The study was conducted by researchers at several universities, hospitals, and the National Institute of Mental Health (NIMH), part of the National Institutes of Health. It was funded by NIMH. The research team assessed monthly rates of suicide among individuals aged 10 to 64 years grouped into three age categories (10-17, 18-29, 30-64 years) between January 1, 2013, and December 31, 2017.

The number of deaths by suicide recorded in April 2017 was greater than the number seen in any single month during the five-year period examined by the researchers.

They found that the rates of suicide for 10- to 17- year-olds was significantly higher in the months of April, June, and December 2017 than were expected based on past data.

This increase translated into an additional estimated 195 suicide deaths between April 1, 2017, and December 31, 2017.

“Caution regarding the exposure of children and adolescents to the series is warranted,” said the paper.

The suicide rate in the month after the show's release was higher than any month during the last 19 years, the study found. (Source: Pixabay)

 

According to an NIMH release, when the research team analyzed the data by sex, they found the increase in the suicide rate was primarily driven by significant increase in suicide in young males.

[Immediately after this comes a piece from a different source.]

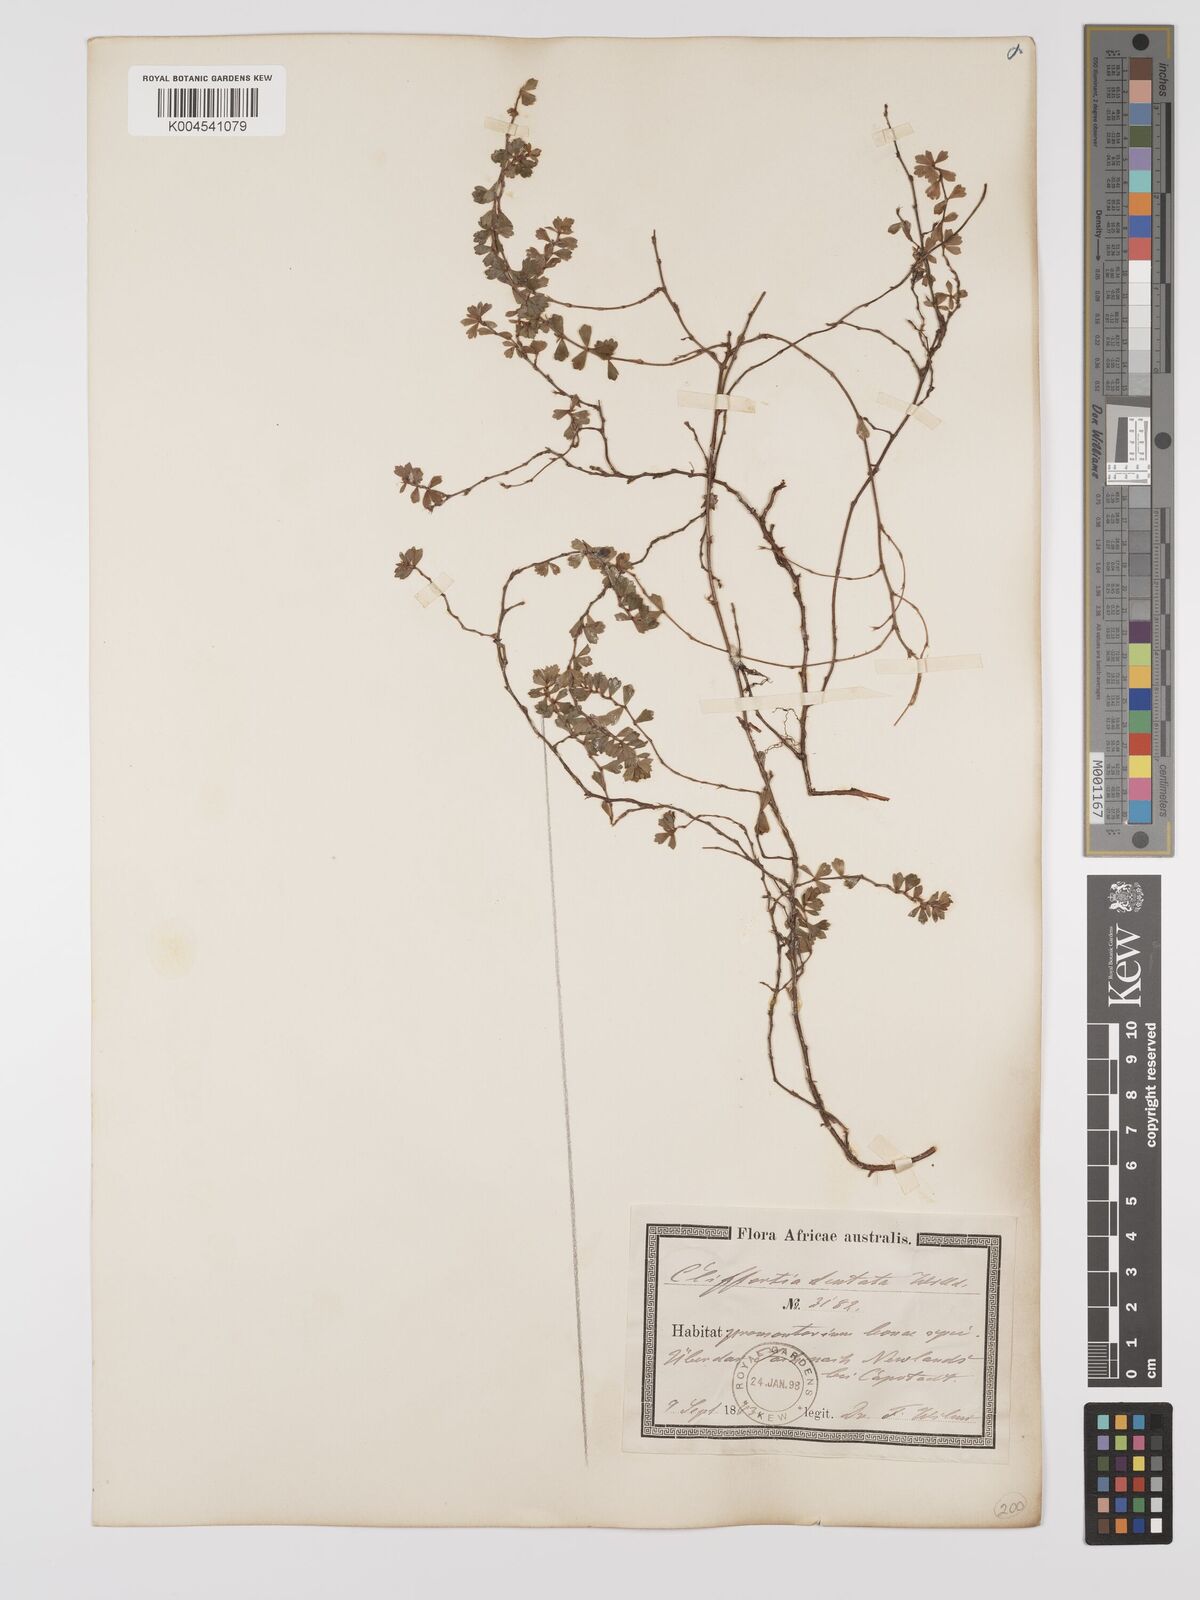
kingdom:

While suicide rates for females increased after the show's release, the increase was not statistically significant. The findings further show that among 18- to 29-year-olds and 30- to 64-year-olds, there was no significant change in level or trend of suicide after the show's release, both overall and by sex.

"The observed suicide rate for March 2017 — the month prior to the show's release — was also higher than forecast. The researchers note that the show was highly promoted during March, exposing audiences to the show's premise and content through trailers," said the NIMH release.

As a comparison, the researchers also assessed deaths due to homicide during the same period, to understand whether other "worldly social or environmental events" after the show’s release influenced the rates. Homicide rates can be influenced by some of the same social and environmental factors as suicide rates, said experts. The researchers did not find any significant changes in homicide rates following the release of the show.

"The lack of change in homicide rates during the period of interest lends some strength to the idea that changes in suicide rates were influenced by the show and not some other environmental or social factor that occurred during this period," the release said.

According to the paper, the increase in the youth suicide rate that occurred after the initial release of '13 Reasons Why' provides an example of “potential unintended negative consequences of media portrayals of suicide” that do not adhere to best practices.

Dr. Bridge said that the findings add to a growing number of studies that youth may be particularly sensitive to the way suicide is portrayed in the media.

“The other key takeaway is that these findings should serve as a call to media to use best practices when depicting or reporting suicide," added Dr. Bridge.

One established public health approach to suicide prevention, according to experts, is accurate and responsible reporting of suicide in the news media and entertainment industry.

The increasing recognition of entertainment and media influence has led a variety of groups, such as National Action Alliance for Suicide Prevention, the World Health Organization, and reporting on suicide.org, to create best practices for talking about and portraying suicide on screen.